The English battles maneuvered into the 'Agincourt' formation. My Lord Bedford ( Thomas Lancaster ), noting the ground much favouring cavalry put this tried and tested formation into practice, placing 4000 of his archers on the left, 4000 to his right and 1800 men at arms in the centre two ranks deep. The archers were to be protected by the by now usual hedgehog of stakes cut from the forest bivouac.
The French centre under Armalle consisted of 4000 men at arms, 10,000 Scots men at arms and archers under Archibold Douglas,( our old friend from Homildon hill ) 4000 cavalry on the right, 2000 French plus 2000 lombardian mecenaries' with the much vaunted armour, rumoured to be impervious to the sheaf arrow. Confidence mixed with anxiety permeated the schizophrenic Frenchmen, only the Scots, confident as usual, in their own prowess and numbers, proud, issued no quarter.......none was forthcoming.

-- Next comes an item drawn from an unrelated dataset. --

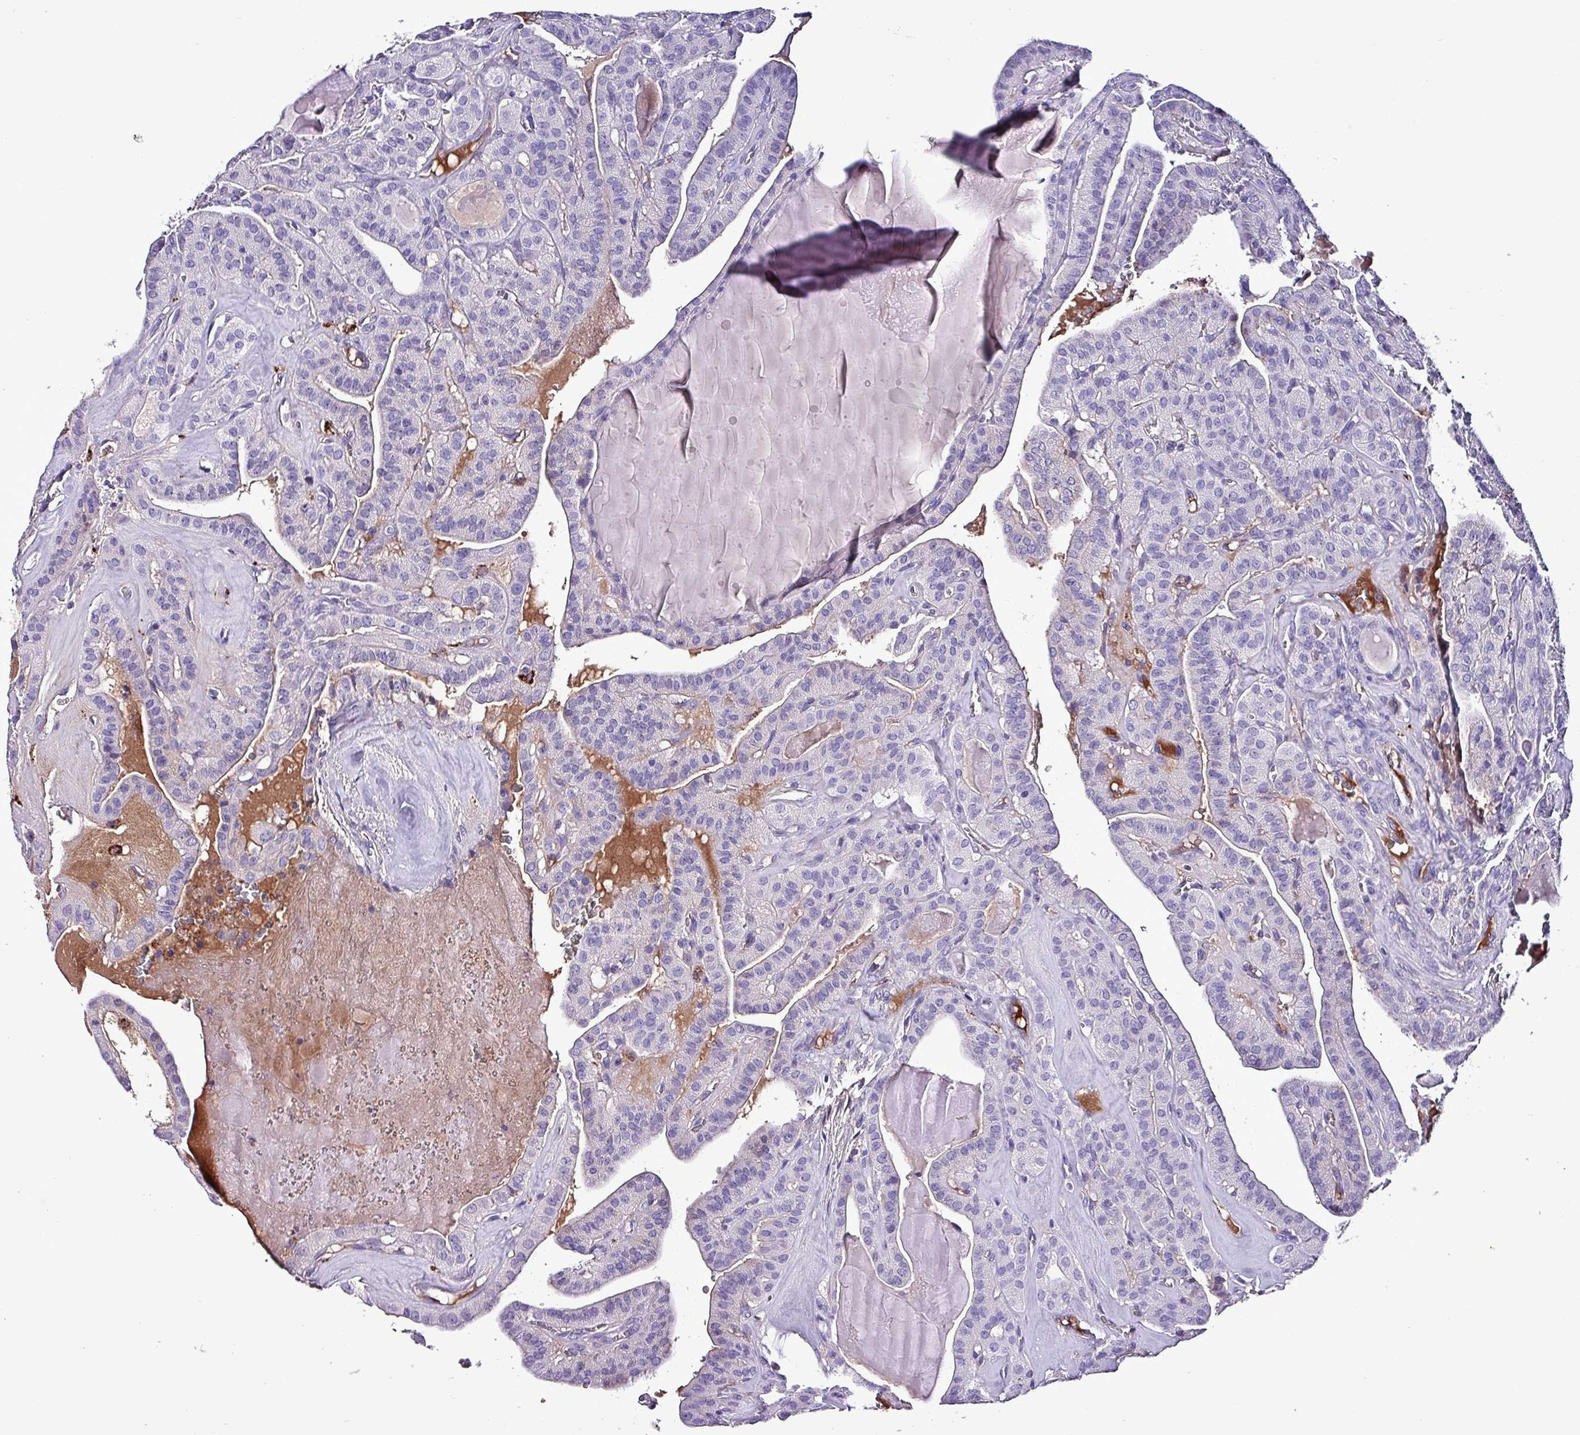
{"staining": {"intensity": "negative", "quantity": "none", "location": "none"}, "tissue": "thyroid cancer", "cell_type": "Tumor cells", "image_type": "cancer", "snomed": [{"axis": "morphology", "description": "Papillary adenocarcinoma, NOS"}, {"axis": "topography", "description": "Thyroid gland"}], "caption": "Protein analysis of thyroid papillary adenocarcinoma reveals no significant expression in tumor cells. (IHC, brightfield microscopy, high magnification).", "gene": "HP", "patient": {"sex": "male", "age": 52}}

Bedford and Salisbury advanced to within bow shot of the French host at around 4 of the clock. The archers of his left division proceeded to hammer in their stakes. Being a hot summer, the ground had baked hard, much difficulty was encountered in the placement of their hedgehog. Observing this the French cavalry seized their chance and charged the English bowmen, running down those too slow to move into the protection of the men at arms. With tremendous esprit de corps the archers rallied and merged with the centre of Bedfords army. The cavalry swept through the now none existent left wing, instead of reforming and charging the archers again, carried on to the baggage train, which lay 1/4 mile away. Unknown to them, ( the French ) it was guarded by 2000 archers of the rear guard, who, seeing the battle before them, itched to be involved, they were about to get the itch scratched.

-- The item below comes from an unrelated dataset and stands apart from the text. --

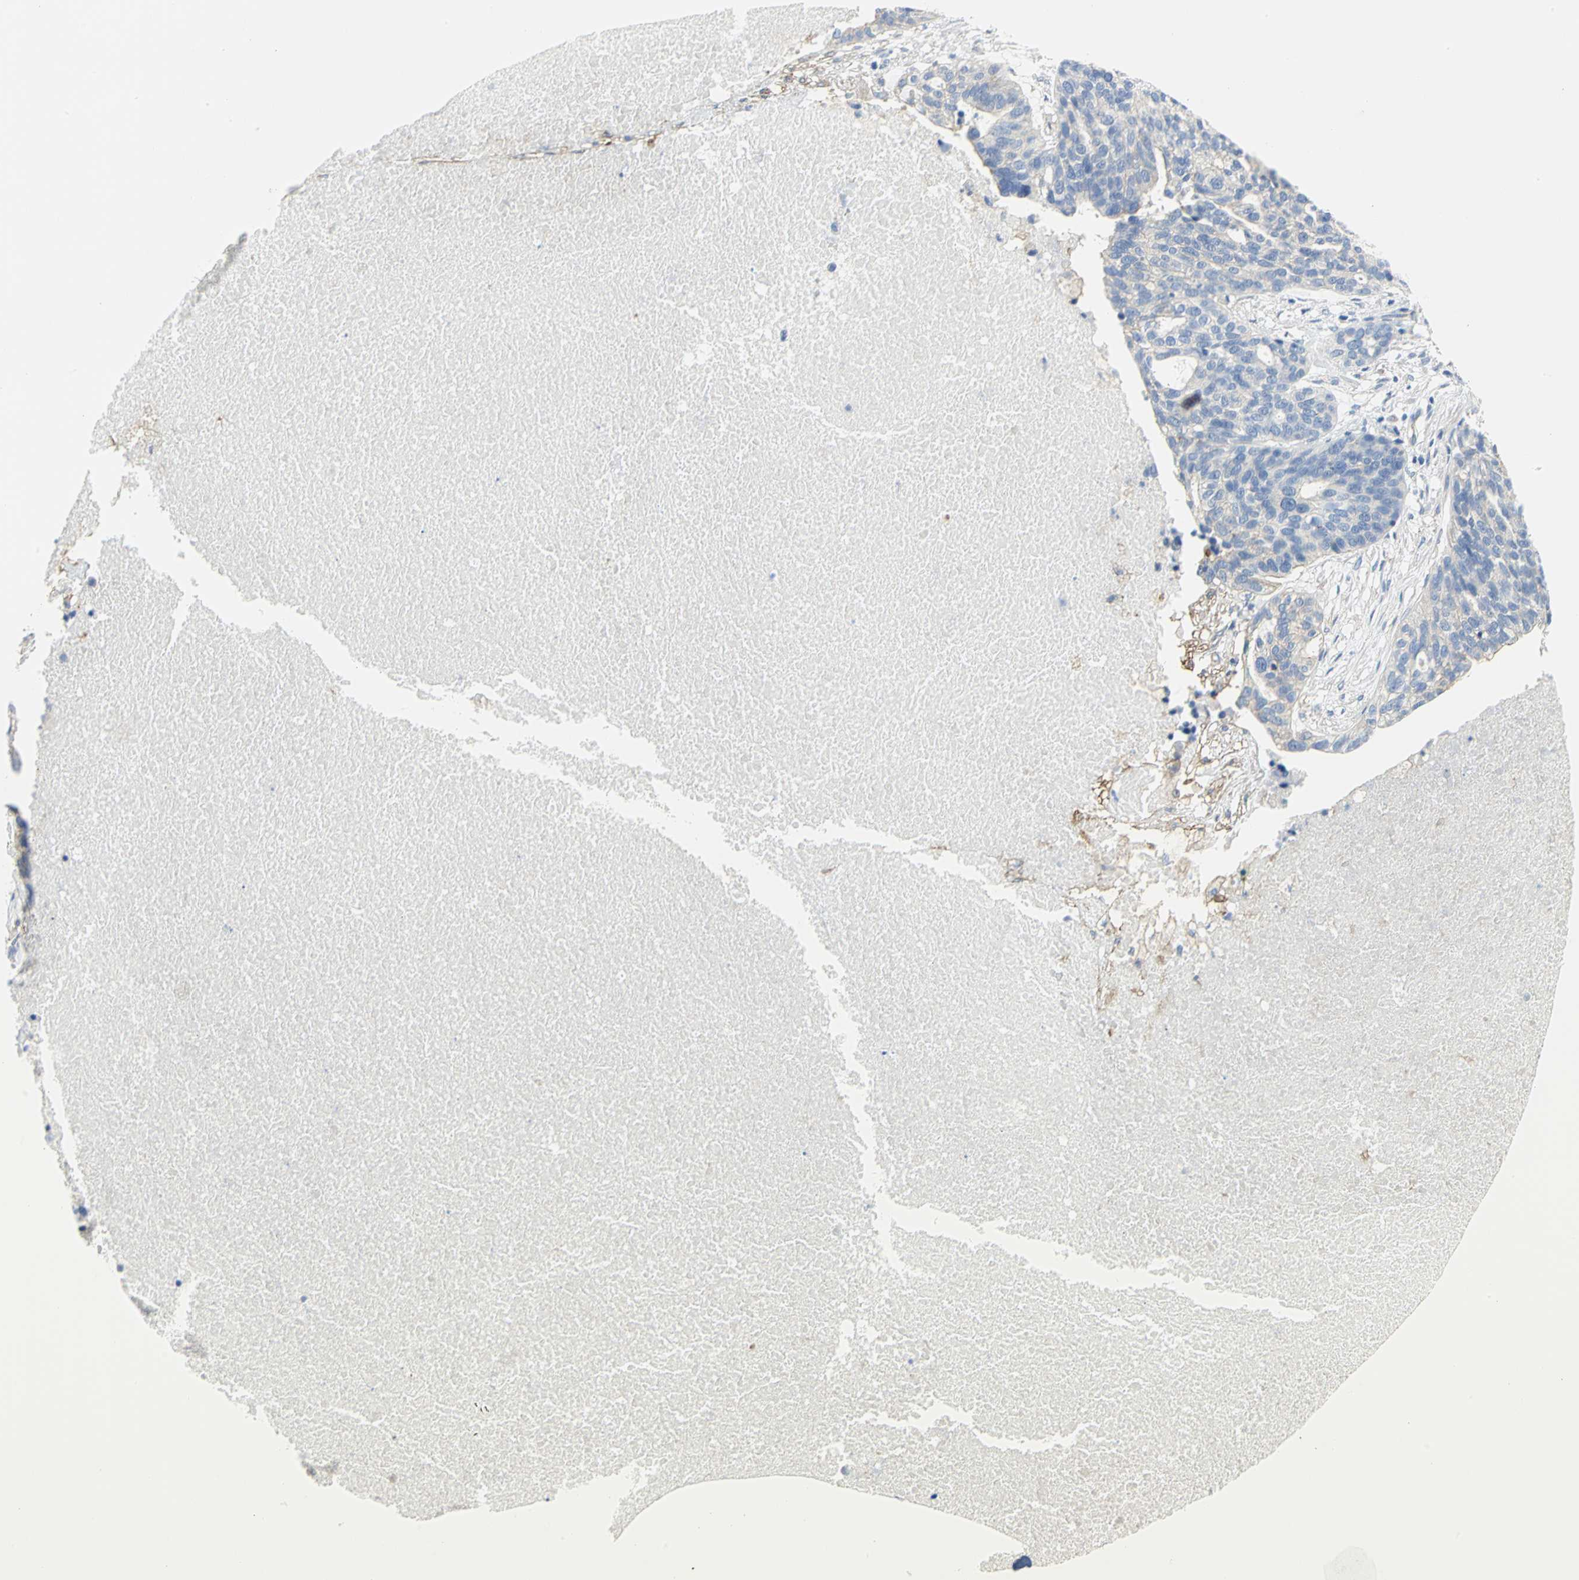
{"staining": {"intensity": "negative", "quantity": "none", "location": "none"}, "tissue": "ovarian cancer", "cell_type": "Tumor cells", "image_type": "cancer", "snomed": [{"axis": "morphology", "description": "Cystadenocarcinoma, serous, NOS"}, {"axis": "topography", "description": "Ovary"}], "caption": "IHC of serous cystadenocarcinoma (ovarian) displays no positivity in tumor cells. Brightfield microscopy of immunohistochemistry stained with DAB (brown) and hematoxylin (blue), captured at high magnification.", "gene": "FLNB", "patient": {"sex": "female", "age": 59}}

2000 French cavalry charged toward the rear guard, were met by archers who had had time to drive in their stakes, were dreadfully mauled, veered off the battlefield and were seen no more. Meanwhile the lombardian cavalry charged toward the left of the English but the archers that had re formed in with the centre battle, shot them away before they could close. Seeing easier pickings in the baggage, like the French horse before them, veered away and made straight for it.
Aware of and perhaps despite the Italian claim that they could withstand the sheaf, the archers of the rear guard awaited the Italian charge with interested confidence. I say this because I have in my possession a description of the battle from one of my ancestors who fought for my Lord Salisbury and who was in the rear party.